Apesar de terem se passado 15 anos do período de hiperinflação, no qual os brasileiros faziam a "compra do mês" no dia do pagamento, alguns mecanismos de indexação e de reajuste de produtos e serviços continuam sustentando uma inflação estrutural, resistente até mesmo à forte queda dos alimentos, como podemos assistir no cenário atual.
De acordo com o Instituto de Pesquisa Econômica Aplicada (Ipea), a economia deve apresentar leve desaceleração em 2011, mas não será o bastante para que o índice oficial encerre o ano no centro da meta - 4,5%, com margem de tolerância de dois pontos para cima ou para baixo.

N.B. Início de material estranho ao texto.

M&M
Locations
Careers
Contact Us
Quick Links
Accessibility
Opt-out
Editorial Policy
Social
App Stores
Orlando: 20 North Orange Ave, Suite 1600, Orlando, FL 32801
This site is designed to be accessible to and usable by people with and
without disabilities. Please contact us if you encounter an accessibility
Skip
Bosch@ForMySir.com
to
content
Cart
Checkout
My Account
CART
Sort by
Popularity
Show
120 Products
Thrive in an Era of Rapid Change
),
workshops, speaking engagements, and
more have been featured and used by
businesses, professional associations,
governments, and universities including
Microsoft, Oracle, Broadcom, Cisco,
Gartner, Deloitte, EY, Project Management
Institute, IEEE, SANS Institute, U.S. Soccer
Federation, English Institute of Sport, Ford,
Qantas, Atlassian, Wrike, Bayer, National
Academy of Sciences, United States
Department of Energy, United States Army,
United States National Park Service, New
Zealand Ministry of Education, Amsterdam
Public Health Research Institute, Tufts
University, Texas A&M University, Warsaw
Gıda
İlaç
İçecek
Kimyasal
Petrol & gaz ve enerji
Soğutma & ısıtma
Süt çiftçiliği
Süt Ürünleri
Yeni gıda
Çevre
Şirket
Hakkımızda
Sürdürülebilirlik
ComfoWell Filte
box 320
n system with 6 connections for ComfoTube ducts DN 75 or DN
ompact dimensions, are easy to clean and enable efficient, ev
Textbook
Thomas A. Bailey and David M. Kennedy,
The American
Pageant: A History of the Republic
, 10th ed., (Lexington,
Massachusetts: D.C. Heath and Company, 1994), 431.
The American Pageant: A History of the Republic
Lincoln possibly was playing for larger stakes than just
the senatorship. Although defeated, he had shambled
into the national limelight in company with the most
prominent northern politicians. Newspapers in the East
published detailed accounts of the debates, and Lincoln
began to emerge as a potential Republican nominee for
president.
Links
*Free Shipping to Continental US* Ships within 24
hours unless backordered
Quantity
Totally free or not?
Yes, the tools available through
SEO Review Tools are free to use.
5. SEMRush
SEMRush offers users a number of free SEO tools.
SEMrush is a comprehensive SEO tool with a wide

Caso a projeção do Ipea esteja certa, o País terá dois anos seguidos de inflação acima da meta. Em 2010, o governo estipulou o índice de Preços ao Consumidor Amplo (IPCA) em 4,5% mas o valor final foi de 5,9%.
"Esta aceleração, em 2010, deve-se à forte escalada dos preços dos alimentos que, sozinhos responderam por quase 40% da variação total do índice. No entanto, outros fatores como a retomada do crescimento econômico brasileiro e a continuidade da expansão do crédito também ajudaram a manter a inflação em patamares mais elevados", aponta o estudo do Ipea, divulgado ontem no Rio de Janeiro.
"A tendência para este ano, entretanto, é de recuo nas taxas de inflação, haja vista uma combinação de fatores como: menor pressão dos alimentos, desaceleração do ritmo de crescimento da economia; e queda no reajuste real do salário mínimo", completa o relatório.
Na opinião do diretor da Fractal, Celso Grisi, a pressão do setor de alimentos deve ocorrer, diferente do que foi apresentado no estudo. A razão é a pressão internacional do preço das commodities. "Não concordo com a desaceleração por conta dos alimentos. Hoje temos uma demanda comercial de commodities grande, principalmente por conta da China e da Índia. Não temos nada que sinalize um recuo da demanda nos próximos 5 anos, o que irá corroborar com a teoria da pressão dos alimentos na inflação, uma vez que os alimentos terão a competição com os preços internacionais e nenhum produtor vai vender mais barato internamente se pode lucrar mais exportando", argumenta Grisi.
Para o diretor, a inflação em 2011 deve ser de no mínimo 5%, valor um pouco menor do que o obtido em 2010, por conta da queda no número de políticas públicas. "Podemos esperar para os próximos dois anos uma pressão inflacionária proveniente das políticas anticíclicas para conter a crise financeira internacional, quando foi necessário ampliar a liquidez do mercado por meio da injeção de dinheiro na economia, e não tem como enxugar o dinheiro de um dia para o outro. Além disso, teremos a Copa do Mundo e as Olimpíadas que devem inserir mais dólar no País. Não vejo a médio prazo uma redução da pressão inflacionária. Até 2013 teremos uma variação entre 5% e 5,5%", frisou Grisi.
Segundo Maria Andreia Parente Lameiras, técnica de planejamento do Ipea, as primeiras projeções de safra agrícola já indicam redução da pressão dos alimentos responsável pela atual alta da inflação brasileira. Outro fator para a desaceleração é a influência dos índices de preços anteriores nos preços regulados pelo setor público (tarifas de energia elétrica e de telefonia, combustíveis, passagens de ônibus e pedágios, entre outros) que tem diminuído com o passar dos anos, mas ainda guarda relação com inflações dos anos anteriores.
"O setor de serviços vai pressionar para manter a inflação em alta. Se vamos esfriar a economia, para conter a inflação o governo vai pressionar para ter lucro aumentando a taxa de juros. Por isso, nas próximas duas reuniões do Copom [Comitê de Política Monetária] teremos aumentos de 0,75% e 0,5% para possibilitar ao governo calibrar a economia", disse Grisi.
Lameiras afirmou que continuarão a pressionar a inflação o emprego e renda em alta, que estimulam o consumo. A técnica de planejamento também apontou o câmbio valorizado e a maturação de investimentos produtivos para conter os preços dos produtos industrializados.
"Câmbio valorizado de modo geral favorece as importações e derruba a inflação interna, mas as contas externas ficariam piores do que já estão. Câmbio permanece na tendência de apreciação, mas menor do que foi em 2010. Para 2011 teremos uma pressão no câmbio e uma desvalorização da moeda, o dólar ficará entre R$ 1,90 e R$ 1,95", pontuou o diretor.
As análises do Ipea e do diretor da Fractal seguem o anunciado no Boletim Focus desta semana, que apontou o IPCA para 2011 em 5,53%, e para 2012 a inflação deve marcar 4,54%.